● **Tugas Anda**
Menurut dokumen sumber tentang bermadzhab, apa sebutan yang diberikan Ibnu Taimiyah kepada orang yang mengikuti pendapat ulama selama pendapat itu sesuai dengan Al-Qur’an dan As-Sunnah?

● **Dokumen Sumber**
▼
Kembali kepada Al-Quran dan Assunnah

Kembali Pada Al Quran Dan Sunnah (Hadits) Bukanlah Berarti Melupakan Ulama

Ketika kita mengajak kembali pada Al-Qur’an dan Al-Hadits, bukan berarti kita meninggalkan perkataan para ulama atau meninggalkan pendapat madzhab. Bahkan boleh kita mengikuti pendapat ulama selama tidak keluar dari ajaran Al-Qur’an dan As-Sunnah.

Ibnu Taimiyah rahimahullah berkata, “Siapa yang mencintai para ulama, boleh baginya mengikuti pendapatnya selama pendapat tersebut sesuai dengan Al-Qur’an dan As-Sunnah. Seperti itu disebut muhsin (orang yang baik). Bahkan keadaan ini lebih baik daripada yang lainnya.” (Majmu’ah Al-Fatawa, 22: 249)

Rambu Ketika Bermadzhab

Bermadzhab itu boleh asalkan kita mau mengikuti rambu-rambut berikut ini.

Rambu pertama: Harus diyakini bahwa bermadzhab bukan dijadikan standar kawan dan musuh yang akhirnya memecah belah persatuan kaum muslimin. Yang tepat, yang jadi prinsip Ahlus Sunnah wal Jama’ah, yang dijadikan standar kawan adalah jika mengikuti Al Qur’an dan petunjuk Rasulullah shallallahu ‘alaihi wa sallam, serta ijma’ (konsensus) para ulama kaum muslimin. Menyelisihi ketiga hal tadi, berarti dijadikan standar untuk bara’ atau berlepas diri.

Rambu kedua: Tidak boleh seseorang meyakini bahwa setiap muslim wajib mengikuti imam tertentu, tidak boleh mengikuti imam lainnya. Mengikuti satu imam inilah sebagai standar kebenaran, tidak pada lainnya.

Ibnu Taimiyah berkata, “Yang bisa kita katakan pada orang awam, hendaklah ia taklid (ikut saja pendapat) dari satu orang, tanpa kita tentukan harus ikut Zaid atau ‘Amr. Sedangkan jika kita katakana, “Wajib bagi orang awam untuk taklid pada si A atau si B (dengan menunjuk orang tertentu, lalu dilarang ikuti yang lain), seperti itu bukanlah prinsip orang muslim yang sebenarnya.” (Majmu’ah Al-Fatawa, 22: 249)

Rambu ketiga: Imam yang diikuti madzhabnya tersebut harus diyakini bahwa ia hanya diaati karena ia menyampaikan maksud dari agama dan syari’at Allah. Sedangkan yang mutlak ditaati adalah Allah dan Rasul-Nya.
▲
● **Data yang Diberikan**
▼
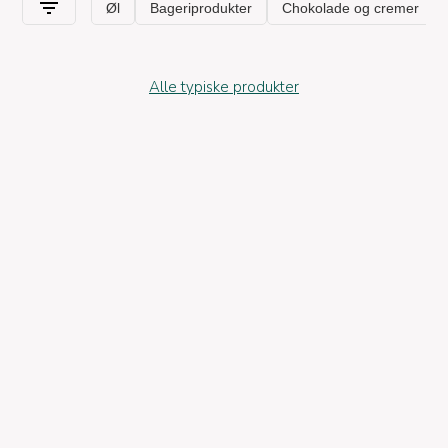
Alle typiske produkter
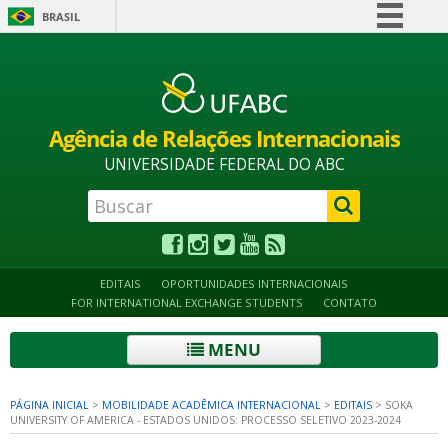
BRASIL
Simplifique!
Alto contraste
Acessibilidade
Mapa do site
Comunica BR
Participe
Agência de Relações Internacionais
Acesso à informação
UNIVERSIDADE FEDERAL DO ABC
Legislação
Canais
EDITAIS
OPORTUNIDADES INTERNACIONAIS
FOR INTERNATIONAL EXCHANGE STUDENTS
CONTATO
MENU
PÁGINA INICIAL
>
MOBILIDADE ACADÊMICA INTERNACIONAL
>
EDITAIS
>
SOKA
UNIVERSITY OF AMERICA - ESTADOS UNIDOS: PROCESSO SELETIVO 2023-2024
▲
▼
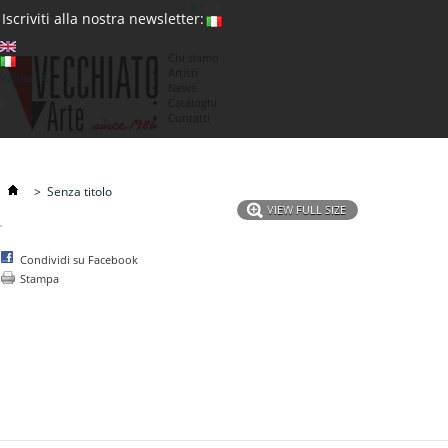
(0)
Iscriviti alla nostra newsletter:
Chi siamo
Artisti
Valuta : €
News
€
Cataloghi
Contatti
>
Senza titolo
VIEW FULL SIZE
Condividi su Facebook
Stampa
▲
▼
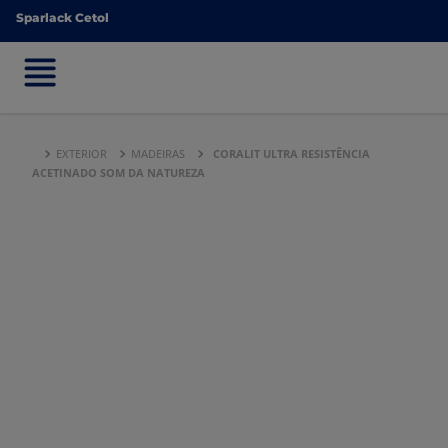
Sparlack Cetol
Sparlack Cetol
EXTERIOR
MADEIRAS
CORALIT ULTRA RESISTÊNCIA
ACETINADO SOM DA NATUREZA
▲
● **Hasil Tugas**
Orang seperti itu disebut muhsin, yaitu orang yang baik.